Monday, June 20, 2005

Power Optional

We have spent 30 hours without power. It is amazing what can be accomplished by candlelight. Thankfully is has not been too hot so it was bearable to sleep without a fan. Life in Africa certainly demands flexibility and creative problem solving. People go about their business unphased by the lack of electricity. People are used to it. Of course it is novel to me, but I rather enjoy the excitement and the challenge to adapt.

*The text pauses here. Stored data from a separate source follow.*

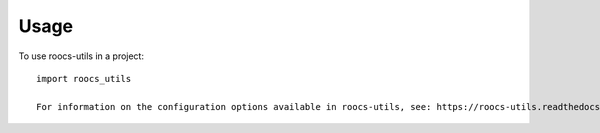 =====
Usage
=====

To use roocs-utils in a project::

    import roocs_utils

    For information on the configuration options available in roocs-utils, see: https://roocs-utils.readthedocs.io/en/latest/configuration.html#roocs-utils
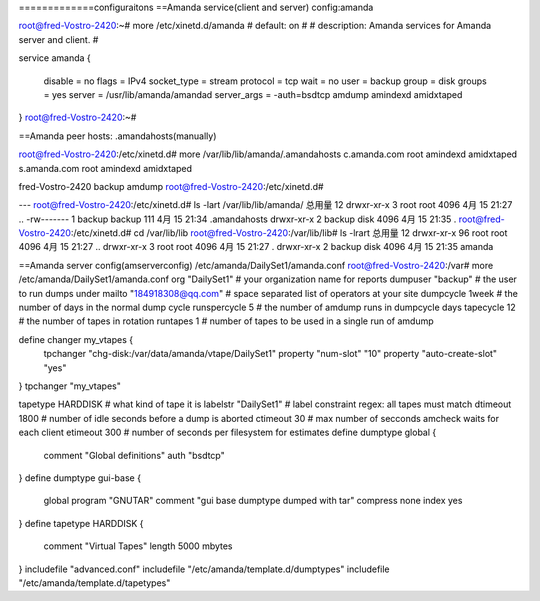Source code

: 
=============configuraitons
==Amanda service(client and server) config:amanda

root@fred-Vostro-2420:~# more /etc/xinetd.d/amanda 
# default: on
#
# description: Amanda services for Amanda server and client.
#

service amanda
{
        disable         = no
        flags           = IPv4
        socket_type     = stream
        protocol        = tcp
        wait            = no
        user            = backup
        group           = disk
        groups          = yes
        server          = /usr/lib/amanda/amandad
        server_args     = -auth=bsdtcp amdump amindexd amidxtaped
}
root@fred-Vostro-2420:~# 

==Amanda peer hosts: .amandahosts(manually)

root@fred-Vostro-2420:/etc/xinetd.d# more /var/lib/lib/amanda/.amandahosts 
c.amanda.com  root amindexd amidxtaped
s.amanda.com  root amindexd amidxtaped

fred-Vostro-2420  backup amdump
root@fred-Vostro-2420:/etc/xinetd.d# 

---
root@fred-Vostro-2420:/etc/xinetd.d# ls -lart /var/lib/lib/amanda/
总用量 12
drwxr-xr-x 3 root   root   4096 4月  15 21:27 ..
-rw------- 1 backup backup  111 4月  15 21:34 .amandahosts
drwxr-xr-x 2 backup disk   4096 4月  15 21:35 .
root@fred-Vostro-2420:/etc/xinetd.d# cd /var/lib/lib
root@fred-Vostro-2420:/var/lib/lib# ls -lrart
总用量 12
drwxr-xr-x 96 root   root 4096 4月  15 21:27 ..
drwxr-xr-x  3 root   root 4096 4月  15 21:27 .
drwxr-xr-x  2 backup disk 4096 4月  15 21:35 amanda

==Amanda server config(amserverconfig)
/etc/amanda/DailySet1/amanda.conf
root@fred-Vostro-2420:/var# more /etc/amanda/DailySet1/amanda.conf
org "DailySet1"		# your organization name for reports
dumpuser "backup"	# the user to run dumps under
mailto "184918308@qq.com"	# space separated list of operators at your site
dumpcycle 1week		# the number of days in the normal dump cycle
runspercycle 5		# the number of amdump runs in dumpcycle days
tapecycle 12	# the number of tapes in rotation
runtapes 1		# number of tapes to be used in a single run of amdump

define changer my_vtapes {
    tpchanger "chg-disk:/var/data/amanda/vtape/DailySet1"
    property "num-slot" "10"
    property "auto-create-slot" "yes"
}
tpchanger "my_vtapes"

tapetype HARDDISK	# what kind of tape it is
labelstr "DailySet1"	# label constraint regex: all tapes must match
dtimeout 1800	# number of idle seconds before a dump is aborted
ctimeout 30	# max number of secconds amcheck waits for each client
etimeout 300	# number of seconds per filesystem for estimates
define dumptype global {
       comment "Global definitions"
       auth "bsdtcp"
}
define dumptype gui-base {
       global
       program "GNUTAR"
       comment "gui base dumptype dumped with tar"
       compress none
       index yes
}
define tapetype HARDDISK {
       comment "Virtual Tapes"
       length 5000 mbytes
}
includefile "advanced.conf"
includefile "/etc/amanda/template.d/dumptypes"
includefile "/etc/amanda/template.d/tapetypes"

Yesterday Laura and I took a trotro to the market. A trotro is the standard Ghanaian public transportation. Usually a trotro is a mini-bus with four or five rows of seats. Each seat sits four + adults. The whole experience completely violates any of my cultural standards about personal space. People sit on each other, climb over each other and hold each other’s children, suitcases, and baskets of chickens. It is hot and sweaty and often physically uncomfortable. Trotros have no schedule, no specific stops, no set route, no standardized licensure…. To a Westerner, they are pure chaos. They are manned by two people: a driver, who drives like a stuntman on speed, and a conductor who is a young man (age 13-25). The conductor has a very important job! He hangs out the open door or window and yells the destination to people outside. The destinations are abbreviated and often are accompanied by a hand signal. For a trotro going downtown to Kwame Nkruma Circle, the conductor yells “Circ Circ!” and waves his hand in a circular motion. At a busy intersection, 20 trotros line up with the conductors yelling the various destinations. At a big intersection or station, drivers do not like to leave until the trotro is absolutely full. Everyone has to sit in the hot trotro waiting until it fills up. This can take hours- literally, not hyperbolically. In the past I have been tempted to yell the destination myself in order to round up more people.
They are uncomfortable, dangerous, slow and confusing, but I have a special place in my heart for the trotro. It is such an African experience! I love rubbing shoulders with strangers and watching the landscape fly by. I did not really feel like I was back in Africa until I rode in a trotro. It is a great way to interact with “normal” folks, and watch life happen genuinely, without packaging or performance. I can sit and listen and watch (as long as I move my feet every few minutes so some blood can circulate down there)!